ABOUT THIS EXERCISE >>
Every record below should be printed exactly as it appears.

RECORDS FOR THE EXERCISE >>
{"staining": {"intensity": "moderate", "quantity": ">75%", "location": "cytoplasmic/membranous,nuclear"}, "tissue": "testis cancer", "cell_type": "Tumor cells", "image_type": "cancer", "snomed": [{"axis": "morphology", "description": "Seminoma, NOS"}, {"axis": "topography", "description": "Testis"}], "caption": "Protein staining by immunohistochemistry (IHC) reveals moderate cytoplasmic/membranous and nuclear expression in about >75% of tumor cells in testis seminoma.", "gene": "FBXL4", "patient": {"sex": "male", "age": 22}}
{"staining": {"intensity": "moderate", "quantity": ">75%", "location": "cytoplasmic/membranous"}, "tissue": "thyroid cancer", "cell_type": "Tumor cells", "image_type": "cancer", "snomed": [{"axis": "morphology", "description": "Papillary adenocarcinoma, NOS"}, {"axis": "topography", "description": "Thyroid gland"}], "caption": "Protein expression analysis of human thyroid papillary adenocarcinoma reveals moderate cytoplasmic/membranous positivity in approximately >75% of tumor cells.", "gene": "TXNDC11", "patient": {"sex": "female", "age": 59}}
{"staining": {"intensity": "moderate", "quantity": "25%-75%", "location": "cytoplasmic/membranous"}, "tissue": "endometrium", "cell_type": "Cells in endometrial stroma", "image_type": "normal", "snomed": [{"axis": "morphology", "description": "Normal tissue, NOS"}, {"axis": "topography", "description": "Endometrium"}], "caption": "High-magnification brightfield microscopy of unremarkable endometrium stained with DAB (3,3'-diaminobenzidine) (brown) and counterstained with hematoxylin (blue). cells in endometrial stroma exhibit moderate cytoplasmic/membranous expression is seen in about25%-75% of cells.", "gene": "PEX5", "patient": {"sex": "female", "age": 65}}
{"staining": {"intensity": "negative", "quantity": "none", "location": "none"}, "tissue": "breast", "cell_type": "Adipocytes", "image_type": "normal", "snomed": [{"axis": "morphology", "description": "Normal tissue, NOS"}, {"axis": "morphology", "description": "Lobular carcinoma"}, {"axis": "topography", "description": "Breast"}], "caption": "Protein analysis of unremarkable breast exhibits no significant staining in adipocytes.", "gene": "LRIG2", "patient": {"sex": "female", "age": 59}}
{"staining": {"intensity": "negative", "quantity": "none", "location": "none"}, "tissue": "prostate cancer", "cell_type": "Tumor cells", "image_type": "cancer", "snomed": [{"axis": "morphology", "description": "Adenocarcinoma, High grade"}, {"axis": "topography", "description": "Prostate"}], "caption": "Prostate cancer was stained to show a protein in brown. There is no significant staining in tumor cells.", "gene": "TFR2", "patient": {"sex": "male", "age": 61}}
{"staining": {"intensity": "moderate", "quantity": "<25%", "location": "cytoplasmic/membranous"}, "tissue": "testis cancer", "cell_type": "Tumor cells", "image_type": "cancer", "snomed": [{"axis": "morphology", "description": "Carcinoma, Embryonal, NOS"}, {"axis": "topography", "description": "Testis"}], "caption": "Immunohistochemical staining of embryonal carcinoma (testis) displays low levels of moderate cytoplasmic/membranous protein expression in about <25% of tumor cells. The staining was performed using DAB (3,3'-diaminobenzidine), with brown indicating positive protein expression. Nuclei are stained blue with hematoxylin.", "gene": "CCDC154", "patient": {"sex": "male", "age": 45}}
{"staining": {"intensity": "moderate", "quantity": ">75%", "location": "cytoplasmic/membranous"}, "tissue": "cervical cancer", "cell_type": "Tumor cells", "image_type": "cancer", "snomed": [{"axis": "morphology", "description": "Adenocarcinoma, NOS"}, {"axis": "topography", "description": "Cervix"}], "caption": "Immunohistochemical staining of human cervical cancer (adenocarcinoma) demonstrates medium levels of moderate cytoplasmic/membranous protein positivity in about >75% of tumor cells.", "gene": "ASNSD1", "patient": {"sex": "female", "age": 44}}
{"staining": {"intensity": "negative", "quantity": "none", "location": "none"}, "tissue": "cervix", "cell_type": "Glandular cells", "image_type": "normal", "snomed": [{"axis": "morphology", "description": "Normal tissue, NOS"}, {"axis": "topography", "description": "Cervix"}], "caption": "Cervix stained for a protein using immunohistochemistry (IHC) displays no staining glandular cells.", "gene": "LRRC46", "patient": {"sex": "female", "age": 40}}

PROBLEM SOLUTION >>
{"staining": {"intensity": "moderate", "quantity": ">75%", "location": "cytoplasmic/membranous,nuclear"}, "tissue": "testis cancer", "cell_type": "Tumor cells", "image_type": "cancer", "snomed": [{"axis": "morphology", "description": "Seminoma, NOS"}, {"axis": "topography", "description": "Testis"}], "caption": "Protein staining by immunohistochemistry (IHC) reveals moderate cytoplasmic/membranous and nuclear expression in about >75% of tumor cells in testis seminoma.", "gene": "FBXL4", "patient": {"sex": "male", "age": 22}}
{"staining": {"intensity": "moderate", "quantity": ">75%", "location": "cytoplasmic/membranous"}, "tissue": "thyroid cancer", "cell_type": "Tumor cells", "image_type": "cancer", "snomed": [{"axis": "morphology", "description": "Papillary adenocarcinoma, NOS"}, {"axis": "topography", "description": "Thyroid gland"}], "caption": "Protein expression analysis of human thyroid papillary adenocarcinoma reveals moderate cytoplasmic/membranous positivity in approximately >75% of tumor cells.", "gene": "TXNDC11", "patient": {"sex": "female", "age": 59}}
{"staining": {"intensity": "moderate", "quantity": "25%-75%", "location": "cytoplasmic/membranous"}, "tissue": "endometrium", "cell_type": "Cells in endometrial stroma", "image_type": "normal", "snomed": [{"axis": "morphology", "description": "Normal tissue, NOS"}, {"axis": "topography", "description": "Endometrium"}], "caption": "High-magnification brightfield microscopy of unremarkable endometrium stained with DAB (3,3'-diaminobenzidine) (brown) and counterstained with hematoxylin (blue). cells in endometrial stroma exhibit moderate cytoplasmic/membranous expression is seen in about25%-75% of cells.", "gene": "PEX5", "patient": {"sex": "female", "age": 65}}
{"staining": {"intensity": "negative", "quantity": "none", "location": "none"}, "tissue": "breast", "cell_type": "Adipocytes", "image_type": "normal", "snomed": [{"axis": "morphology", "description": "Normal tissue, NOS"}, {"axis": "morphology", "description": "Lobular carcinoma"}, {"axis": "topography", "description": "Breast"}], "caption": "Protein analysis of unremarkable breast exhibits no significant staining in adipocytes.", "gene": "LRIG2", "patient": {"sex": "female", "age": 59}}
{"staining": {"intensity": "negative", "quantity": "none", "location": "none"}, "tissue": "prostate cancer", "cell_type": "Tumor cells", "image_type": "cancer", "snomed": [{"axis": "morphology", "description": "Adenocarcinoma, High grade"}, {"axis": "topography", "description": "Prostate"}], "caption": "Prostate cancer was stained to show a protein in brown. There is no significant staining in tumor cells.", "gene": "TFR2", "patient": {"sex": "male", "age": 61}}
{"staining": {"intensity": "moderate", "quantity": "<25%", "location": "cytoplasmic/membranous"}, "tissue": "testis cancer", "cell_type": "Tumor cells", "image_type": "cancer", "snomed": [{"axis": "morphology", "description": "Carcinoma, Embryonal, NOS"}, {"axis": "topography", "description": "Testis"}], "caption": "Immunohistochemical staining of embryonal carcinoma (testis) displays low levels of moderate cytoplasmic/membranous protein expression in about <25% of tumor cells. The staining was performed using DAB (3,3'-diaminobenzidine), with brown indicating positive protein expression. Nuclei are stained blue with hematoxylin.", "gene": "CCDC154", "patient": {"sex": "male", "age": 45}}
{"staining": {"intensity": "moderate", "quantity": ">75%", "location": "cytoplasmic/membranous"}, "tissue": "cervical cancer", "cell_type": "Tumor cells", "image_type": "cancer", "snomed": [{"axis": "morphology", "description": "Adenocarcinoma, NOS"}, {"axis": "topography", "description": "Cervix"}], "caption": "Immunohistochemical staining of human cervical cancer (adenocarcinoma) demonstrates medium levels of moderate cytoplasmic/membranous protein positivity in about >75% of tumor cells.", "gene": "ASNSD1", "patient": {"sex": "female", "age": 44}}
{"staining": {"intensity": "negative", "quantity": "none", "location": "none"}, "tissue": "cervix", "cell_type": "Glandular cells", "image_type": "normal", "snomed": [{"axis": "morphology", "description": "Normal tissue, NOS"}, {"axis": "topography", "description": "Cervix"}], "caption": "Cervix stained for a protein using immunohistochemistry (IHC) displays no staining glandular cells.", "gene": "LRRC46", "patient": {"sex": "female", "age": 40}}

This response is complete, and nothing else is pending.